Weight swings aren’t a factor of just appetite and exercise, or even metabolism. Relapsing obesity after dieting, otherwise known as unsuccessful dieting, turns out to rely not only on our intake of ice cream but to the type of bacteria we harbor in our intestines.
Not only that: scientists say they can predict how much weight a mouse will gain after dieting, based on the germ population in its little guts. (Or rather, a machine-learning algorithm can.) And one day the machine-learning algorithm may be able to do the same for the roughly 90% of dieters who, after a year, find themselves back at their original weight or worse.
The discovery was made through a multidisciplinary collaboration by scientists working in immunology and computer science, of all things, at the Weizmann Institute of Science.
Certainly, obesity is an issue. The Institute for Health Metrics and Evaluation at the University of Washington reported in 2014 that almost a third of the world’s population is overweight or obese, and that 2.8 million adults die each year from obesity-related problems.
Another study published last year concluded that the probability of an obese person (BMI 30-35) being normal weight after a year of dieting (not including through surgical intervention) is 1 in 210 for man, and 1 in 124 for women.
At BMI levels of 40-45, the probability is even lower: 1 in 1,290 for men and 1 in 677 for women.
The blame game
It has long been a frustrating mystery why some people can gorge on croissants and remain slim, while others glance at a potato and gain weight. Many people assume overweight people are simply eating in secret.

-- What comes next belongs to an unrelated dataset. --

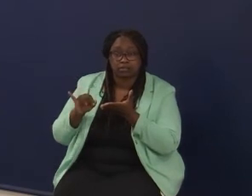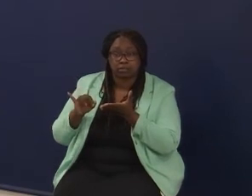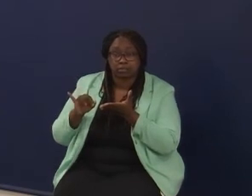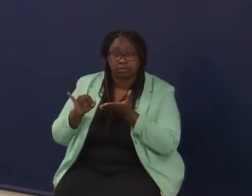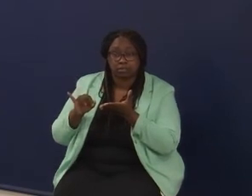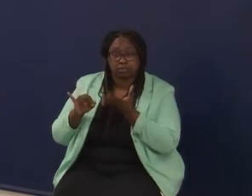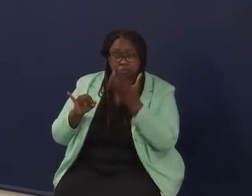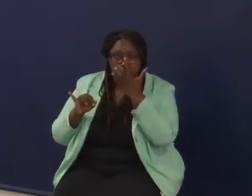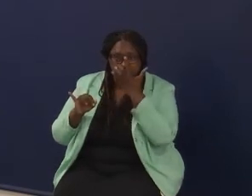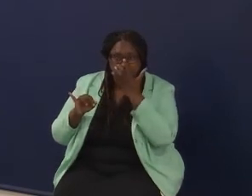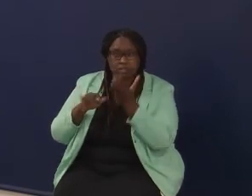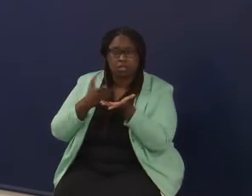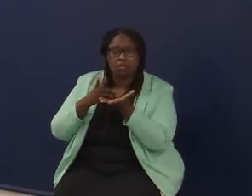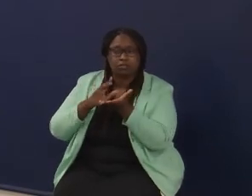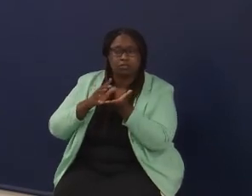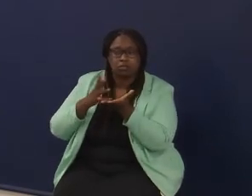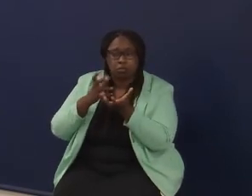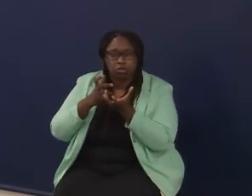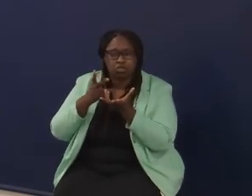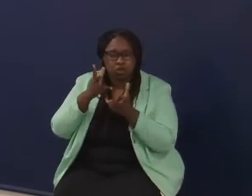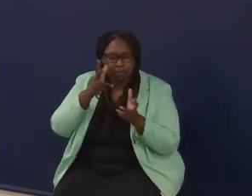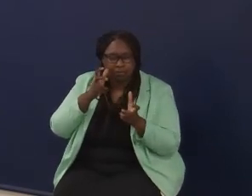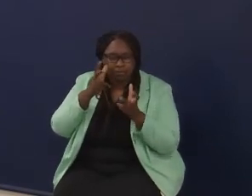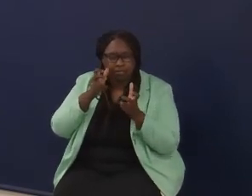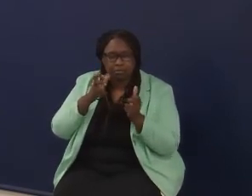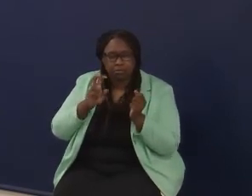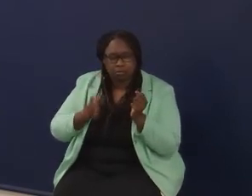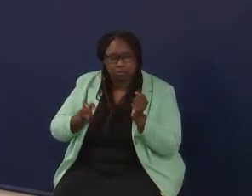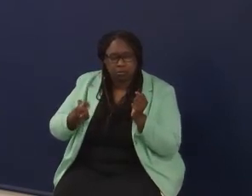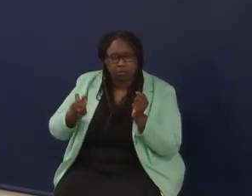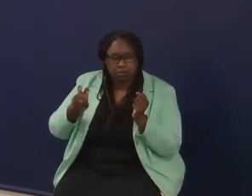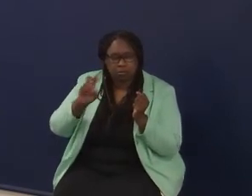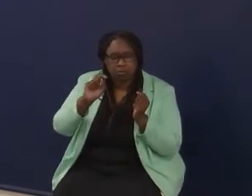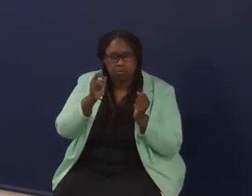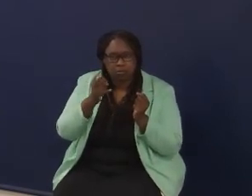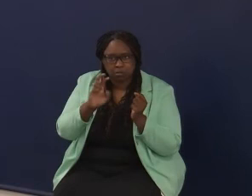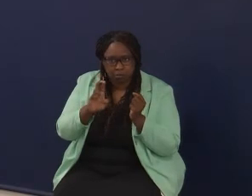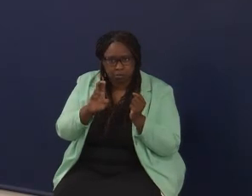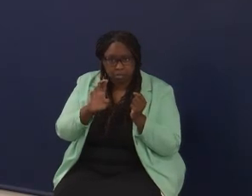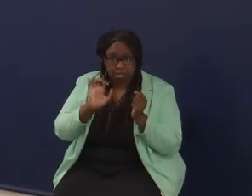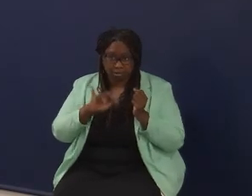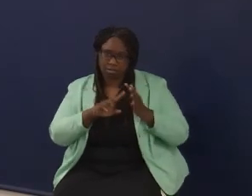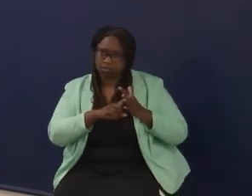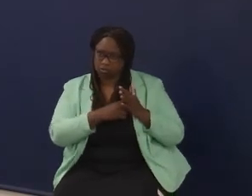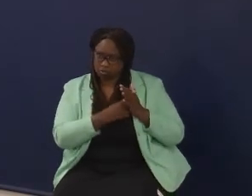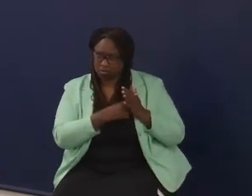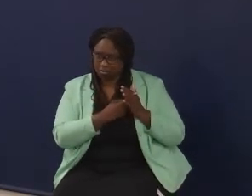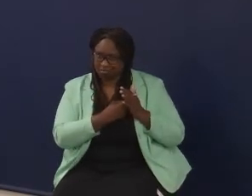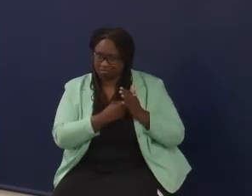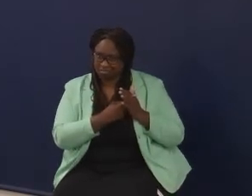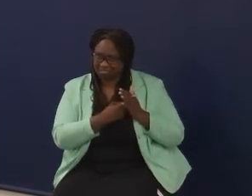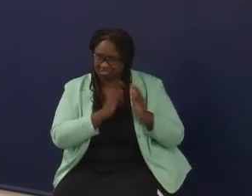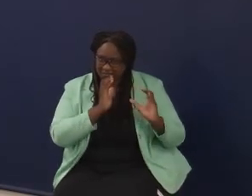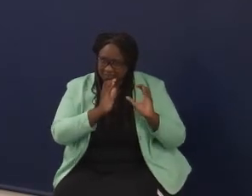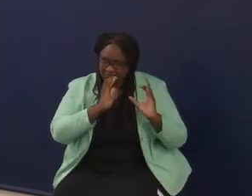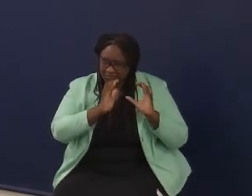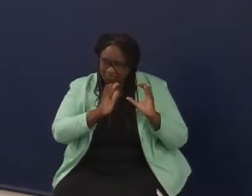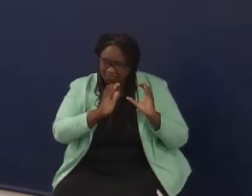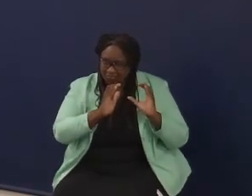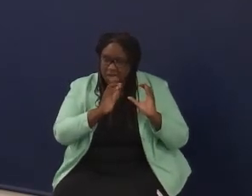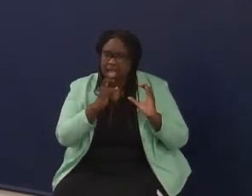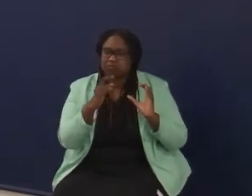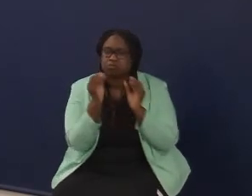complimentary thing of doing a listening tour, that that's an example of getting started. And then, but you've got to continue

But last year a correlation was discovered by the Weizmann team between one’s personal physiological response to foods, and one’s personal collection of intestinal bacteria. It really is true that one man’s meat is another man’s misery. Now the Weizmann people have taken their groundbreaking study to the next level and correlated our pet bacteria with another problem: weight gain after dieting.
True, the study is in mice, not men, Eran Elinav and colleagues report in Nature this week, but it should hold water in humans as well.

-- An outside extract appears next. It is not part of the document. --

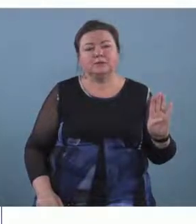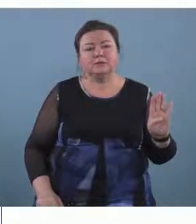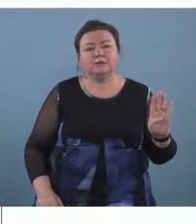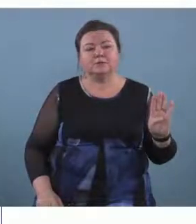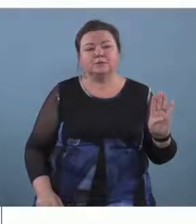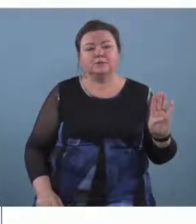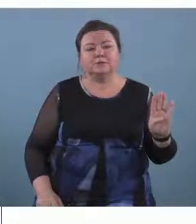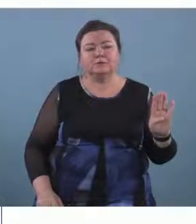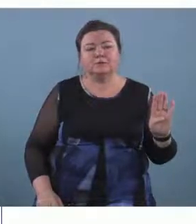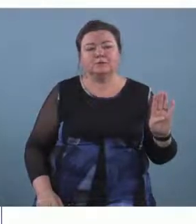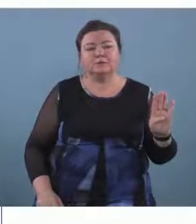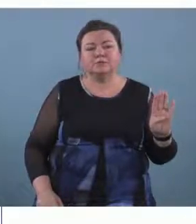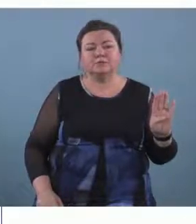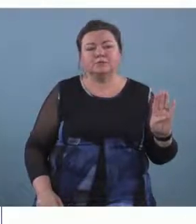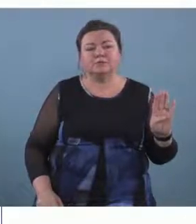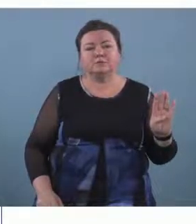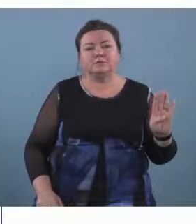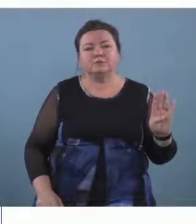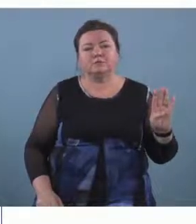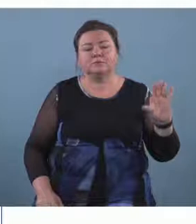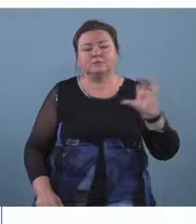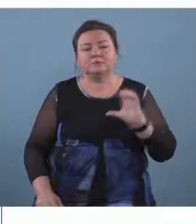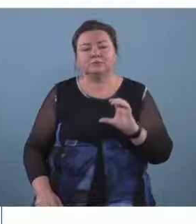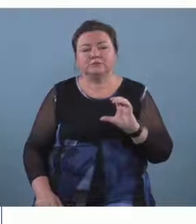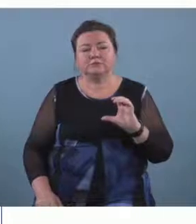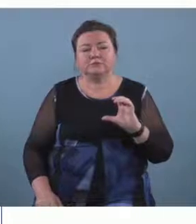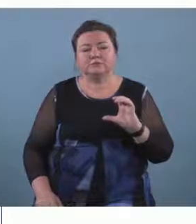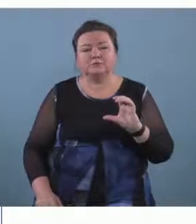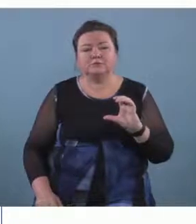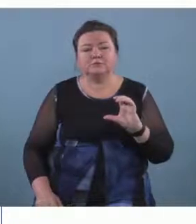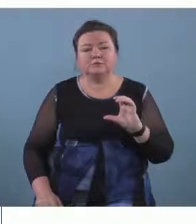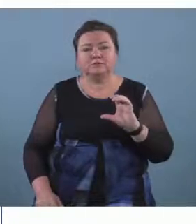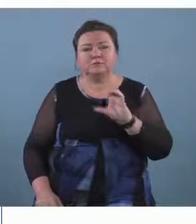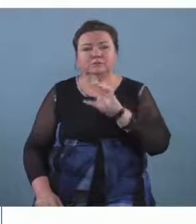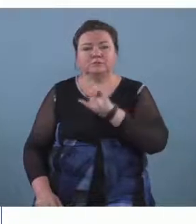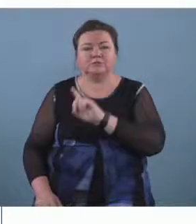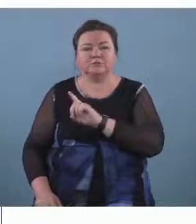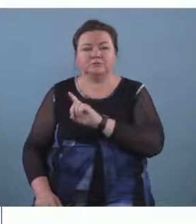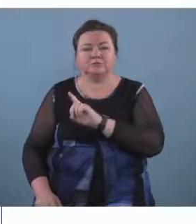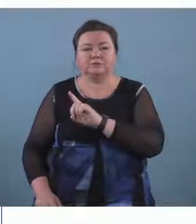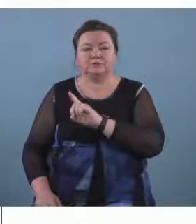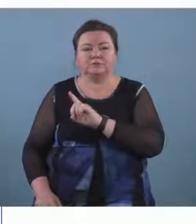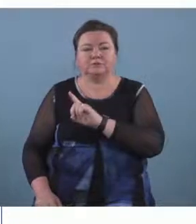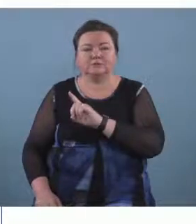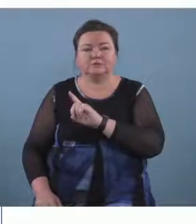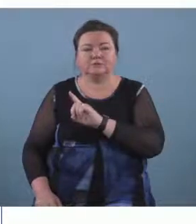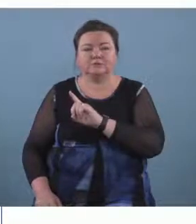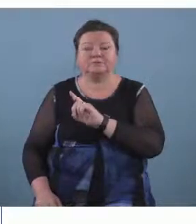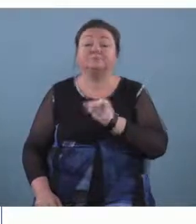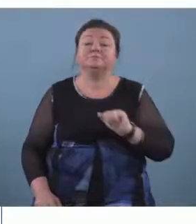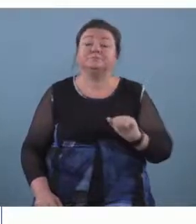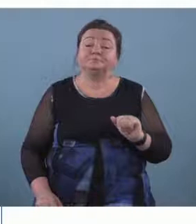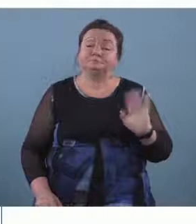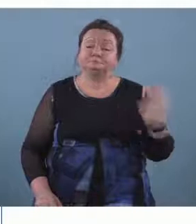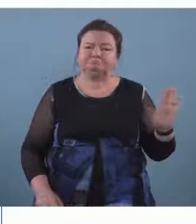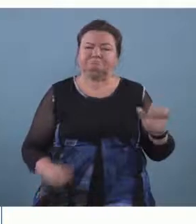and see and see and so i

What exactly leads to the so-called yo-yo effect among dieters – losing weight, gaining back, losing, gaining – has never been tied down. It also probably differs widely between people. People may assume that the hapless dieter simply lacks self-control. But one element that clearly matters is the composition of the microbiome, which means “the bacteria that live inside us”.

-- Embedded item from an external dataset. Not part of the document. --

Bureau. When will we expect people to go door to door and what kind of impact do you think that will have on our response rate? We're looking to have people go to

“Nobody looked at the possible role of intestinal bacteria in relapsing obesity, though the dynamic of swinging weight characterizes about 80% of overweight people in the world,” Elinav told Haaretz. “When we began to read the literature, we understood that [science is] just scratching the surface, and that we know nothing about weight gain.”
It’s typical in a state of ignorance to blame everything on the patient, Elinav adds, “But the psychological explanations could not explain the numbers. When you look at the vast body of literature on dieting, it’s pretty surprising to see that almost all diets work in the short run, and people do lose weight, but in the longer run, 12 months or more, 95% of them regain their original weight, or more.”
It bears saying that we each have our own microbiome, meaning, the precise composition of our bacterial populations will differ from person to person. And from mouse to mouse.
Elinav, Dr Eran Segal and the team took mice and made the rodents’ weight swing by feeding them high fat, normal mouse food, high fat, normal mouse food, etc. Actually they created three different models of relapsing obesity (following successful weight loss) and discovered a common factor. After a successful diet, all physiological and metabolic parameters in the mice returned to normal – except for the gut bacteria, Elinav says.
The team then identified changes to the bacterial population in the murine gut that persisted after successful weight loss, that also correlated to accelerated weight regain when the mice were fed the obesity-promoting diet.
To further test their theory, the scientists did poo transplants to mice that had not been subjected to the weight-cycling diet. These mice also gained weight faster.
The bottom line: Helped by computer science, the Weizmann team created a machine-learning algorithm that factors in the gut bacteria and can accurately predict how much weight an animal will regain after dieting, they claim.
The authors also find that the altered microbiome contributed to reduced energy expenditure. And meanwhile, their conclusion is that in the future, one day, analyzing out personally harbored bacteria could help of lose weight and keep it off without forgoing the potato forever more.
Meanwhile, the Weizmann team suggests that fecal transplants from bacteria with no obesity-related “memory” might be useful. Or flavinoids that affect the bacterial population usefully could be added to the diet. They hope to start human clinical trials of their methods soon.
Earlier this year, a different team discovered that a high-fat diet during pregnancy can have a lasting impact on the bacteria living in her baby’s gut. In that case, researchers at Baylor College of Medicine in the U.S. found an association between the mothers’ diets and distinct changes in their child’s microbiome – changes that lasted some six weeks. The bottom line, they reported in Genome Medicine, is that a high-fat diet hurts bacteria that help baby digest certain carbohydrates. That could thus have significant consequences for the baby’s ability to extract energy from food and for its immune development.